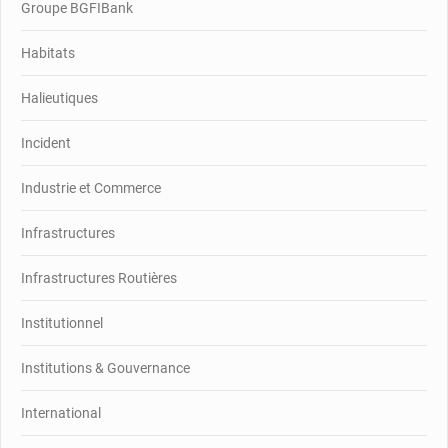
Groupe BGFIBank
Habitats
Halieutiques
Incident
Industrie et Commerce
Infrastructures
Infrastructures Routières
Institutionnel
Institutions & Gouvernance
International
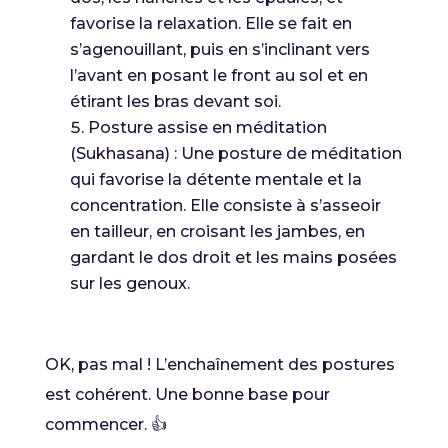
favorise la relaxation. Elle se fait en
s’agenouillant, puis en s’inclinant vers
l’avant en posant le front au sol et en
étirant les bras devant soi.
Posture assise en méditation
(Sukhasana) : Une posture de méditation
qui favorise la détente mentale et la
concentration. Elle consiste à s’asseoir
en tailleur, en croisant les jambes, en
gardant le dos droit et les mains posées
sur les genoux.
OK, pas mal ! L’enchaînement des postures
est cohérent. Une bonne base pour
commencer. 👍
- - - -
Exercise —
Give all entries again verbatim, without any images.

Answer to this problem —
Groupe BGFIBank
Habitats
Halieutiques
Incident
Industrie et Commerce
Infrastructures
Infrastructures Routières
Institutionnel
Institutions & Gouvernance
International
favorise la relaxation. Elle se fait en
s’agenouillant, puis en s’inclinant vers
l’avant en posant le front au sol et en
étirant les bras devant soi.
Posture assise en méditation
(Sukhasana) : Une posture de méditation
qui favorise la détente mentale et la
concentration. Elle consiste à s’asseoir
en tailleur, en croisant les jambes, en
gardant le dos droit et les mains posées
sur les genoux.
OK, pas mal ! L’enchaînement des postures
est cohérent. Une bonne base pour
commencer. 👍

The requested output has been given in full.